◆ Фрагмент страницы ◆
Мы пришли к выводу, что надвигающаяся военная катастрофа явится также и катастрофой политической, она есть следствие самонадеянных представлений и действий, давно уже расшатывавших здоровую основу духовной и культурной жизни немецкой нации. Считалась ли та власть, которой мы служили как граждане и солдаты, с правом и законами нравственности? Не сделала ли она насилие своим божеством, поправ все устои, дабы люди перестали отличать справедливость от несправедливости? Мы вспоминали пламенный призыв писателя Вихерта, который предостерегал наш народ от падения, напомнив нам о гладиаторской славе и. образе мыслей боксера на ринге. Враждебный человеческому духу культ силы, начав разрушительную борьбу против созидательных основ античного мира, гуманизма и христианства, все больше отрывал наш немецкий народ от мира возвышенных общеевропейских идеалов, заглушая в нем понимание истины, добра и справедливости. Но как раз эти всеобщие достояния цивилизации и созидательные начала служили тем фактором, который с давних времен обуздывал и нейтрализовывал все таящиеся в германско-немецком характере опасные побуждения и динамические силы. По вине нацизма эти роковые силы с присущей им необузданностью одержали верх. Не примкнули ли все мы к этому ложному маршу насилия, несмотря на свои, быть может, самые лучшие побуждения и намерения? Не сказался ли вермахт инструментом нацистской политики насилия, и не был ли он причастен к попранию международных договоров, чужих границ и захвату чужих территорий? Все мы, носившие солдатский мундир, оказались втянутыми в круговорот событий, к которым мы не стремились и которых не желали. Мы не могли быть убеждены в том, что наше пребывание здесь, в Сталинграде, служит интересам благородной, справедливой борьбы за наши жизненные интересы. С болью душевной мы видели, как позорно злоупотребляют солдатскими добродетелями отвагой, самоотверженностью, преданностью и сознанием долга. Это еще больше усугубляло трагизм жестокой действительности, и нам предстояла расплата за многие преступления, которых мы не желали.

◆ Задание a ◆
Переведите на английский язык предложение из фрагмента страницы: «По вине нацизма эти роковые силы с присущей им необузданностью одержали верх».

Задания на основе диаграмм
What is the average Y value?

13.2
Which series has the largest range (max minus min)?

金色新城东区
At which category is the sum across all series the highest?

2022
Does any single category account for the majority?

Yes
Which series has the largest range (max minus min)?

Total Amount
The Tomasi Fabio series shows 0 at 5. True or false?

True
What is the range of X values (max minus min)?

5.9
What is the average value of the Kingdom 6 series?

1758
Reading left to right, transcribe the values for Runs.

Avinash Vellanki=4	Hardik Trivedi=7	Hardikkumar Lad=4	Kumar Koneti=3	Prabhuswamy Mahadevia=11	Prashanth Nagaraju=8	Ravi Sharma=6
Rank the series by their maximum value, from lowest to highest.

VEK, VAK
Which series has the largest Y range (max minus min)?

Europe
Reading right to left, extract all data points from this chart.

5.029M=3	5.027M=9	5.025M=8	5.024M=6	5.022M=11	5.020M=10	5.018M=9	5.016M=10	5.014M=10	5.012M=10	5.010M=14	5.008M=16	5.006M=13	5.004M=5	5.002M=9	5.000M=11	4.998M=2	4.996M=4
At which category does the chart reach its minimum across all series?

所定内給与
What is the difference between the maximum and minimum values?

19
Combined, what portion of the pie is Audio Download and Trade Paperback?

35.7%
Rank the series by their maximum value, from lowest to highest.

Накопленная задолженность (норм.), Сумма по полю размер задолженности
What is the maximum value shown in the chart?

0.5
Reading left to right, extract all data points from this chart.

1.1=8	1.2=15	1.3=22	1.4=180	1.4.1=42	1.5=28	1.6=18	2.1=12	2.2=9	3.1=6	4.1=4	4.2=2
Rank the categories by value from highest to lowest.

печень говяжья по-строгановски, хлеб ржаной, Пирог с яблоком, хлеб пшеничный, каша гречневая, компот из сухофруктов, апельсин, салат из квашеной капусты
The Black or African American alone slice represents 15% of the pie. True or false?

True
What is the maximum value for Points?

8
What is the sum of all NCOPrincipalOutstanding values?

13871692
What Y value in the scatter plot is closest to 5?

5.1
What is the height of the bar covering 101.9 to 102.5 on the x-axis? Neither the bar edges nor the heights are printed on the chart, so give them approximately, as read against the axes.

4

◆ Задание b ◆
Верните без изменений отрезок записей от их начала до строки, содержащей «What is the maximum value shown in the chart?», включая обе границы.

◆ Ваш ответ a ◆
Through the fault of Nazism, these fatal forces, with their inherent unbridledness, gained the upper hand.

◆ Ваш ответ b ◆
What is the average Y value?

13.2
Which series has the largest range (max minus min)?

金色新城东区
At which category is the sum across all series the highest?

2022
Does any single category account for the majority?

Yes
Which series has the largest range (max minus min)?

Total Amount
The Tomasi Fabio series shows 0 at 5. True or false?

True
What is the range of X values (max minus min)?

5.9
What is the average value of the Kingdom 6 series?

1758
Reading left to right, transcribe the values for Runs.

Avinash Vellanki=4	Hardik Trivedi=7	Hardikkumar Lad=4	Kumar Koneti=3	Prabhuswamy Mahadevia=11	Prashanth Nagaraju=8	Ravi Sharma=6
Rank the series by their maximum value, from lowest to highest.

VEK, VAK
Which series has the largest Y range (max minus min)?

Europe
Reading right to left, extract all data points from this chart.

5.029M=3	5.027M=9	5.025M=8	5.024M=6	5.022M=11	5.020M=10	5.018M=9	5.016M=10	5.014M=10	5.012M=10	5.010M=14	5.008M=16	5.006M=13	5.004M=5	5.002M=9	5.000M=11	4.998M=2	4.996M=4
At which category does the chart reach its minimum across all series?

所定内給与
What is the difference between the maximum and minimum values?

19
Combined, what portion of the pie is Audio Download and Trade Paperback?

35.7%
Rank the series by their maximum value, from lowest to highest.

Накопленная задолженность (норм.), Сумма по полю размер задолженности
What is the maximum value shown in the chart?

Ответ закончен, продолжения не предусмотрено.